Alton Brown Is Extremely Picky About His Martinis and We Don't Blame Him One Bit
Spoiler alert: He has specific needs from the temperature of the gin to the number of olives and the texture of the ice in the glass.

Eddy Chen
Like a roast chicken or a chocolate chip cookie, a martini is a very personal thing — everyone, and I do mean everyone — has an opinion about how it should be made. (Vodka or gin? Olive juice or neat? Up or on the rocks? Decisions, decisions, amirite?)
Alton Brown, however, is perhaps the chief martini-demand-maker. We caught up with him recently, and the Iron Chef Showdown host revealed the makings of what he called his "ideal martini." Spoiler alert: He has specific needs, from the temperature of the gin to the number of olives and the texture of the ice in the glass.
First things first, though. Let's talk about the liquor. For Alton, it's gin (and, yes, vermouth, but gin is the important part here). " I generally do 60 milliliters of gin and 20 milliliters of vermouth and 10 milliliters of olive brine," he explains. But believe it or not, the gin isn't the most-essential piece to Alton.
Instead, the absolute key, he adds, is the fact that there must be always three olives and gin that's ice-cold. He recommends keeping the gin right in the freezer. Actually, freezer-level-cold gin is a must, he says. "That’s actually super critical, and everything needs to be as cold as possible."

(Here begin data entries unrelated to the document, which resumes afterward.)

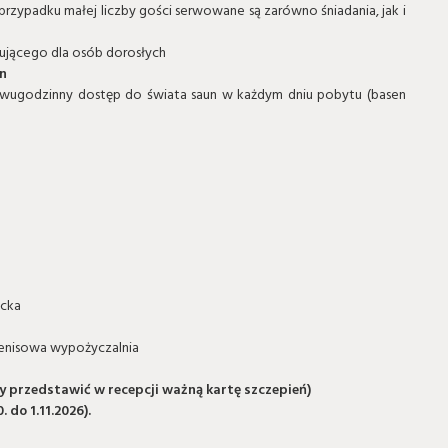
przypadku małej liczby gości serwowane są zarówno śniadania, jak i
ującego dla osób dorosłych
in
wugodzinny dostęp do świata saun w każdym dniu pobytu (basen
ecka
tenisowa wypożyczalnia
my przedstawić w recepcji ważną kartę szczepień)
 do 1.11.2026).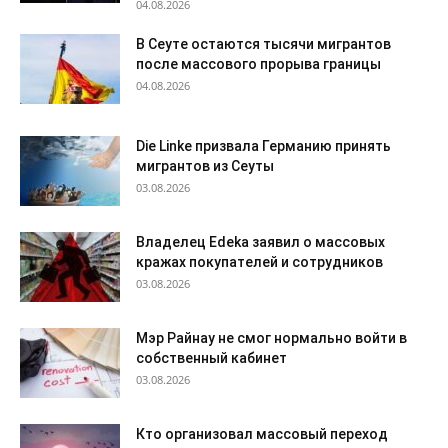
04.08.2026
В Сеуте остаются тысячи мигрантов
после массового прорыва границы
04.08.2026
Die Linke призвала Германию принять
мигрантов из Сеуты
03.08.2026
Владелец Edeka заявил о массовых
кражах покупателей и сотрудников
03.08.2026
Мэр Райнау не смог нормально войти в
собственный кабинет
03.08.2026
Кто организовал массовый переход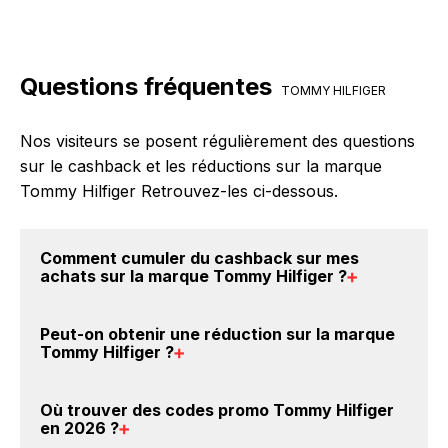
Questions fréquentes
TOMMY HILFIGER
Nos visiteurs se posent régulièrement des questions
sur le cashback et les réductions sur la marque
Tommy Hilfiger Retrouvez-les ci-dessous.
Comment cumuler du
cashback sur mes
achats sur la marque Tommy Hilfiger
?
Il est très simple de cumuler du cashback chez
Peut-on obtenir une
réduction sur la marque
Tommy Hilfiger : Créez votre compte sur
Tommy Hilfiger
?
BackBackBack et cliquez sur le bouton Activer le
cashback, réalisez votre achat, et vous verrez
Oui, il est possible d'obtenir
jusqu'à 4.5% de remise
Où trouver des
codes promo Tommy Hilfiger
apparaître le cashback dans votre cagnotte au plus
crédités sur votre cagnotte BackBackBack lorsque
en 2026
?
tard 48h après votre achat sur le site Tommy Hilfiger.
vous achetez des produits de la marque Tommy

Speaking of cold, let's talk ice. Alton skips the shaker, he explained, in favor of his "mixing pitcher." And no, he doesn't just scoop cubes out of a plastic ice mold; there's a three-step process. "I will slosh a little bit of gin around the ice, dump it out and stick the pitcher with the ice with whatever gin is coating it into the freezer for a while," he told us. "What that does is it lowers the melting point of the ice. When you mix your martini, I don’t stir it with a stirrer. I literally just shake the beaker, and you strain it out."
What results from all this, he said, is his ideal martini that's "a little bit dirty" and, of course, just icy enough. "You get those perfect little crystal of ice that naturally form on top of the martini, which I find positively delightful."
(Have you put your gin in the freezer yet? Do it and do it quickly.)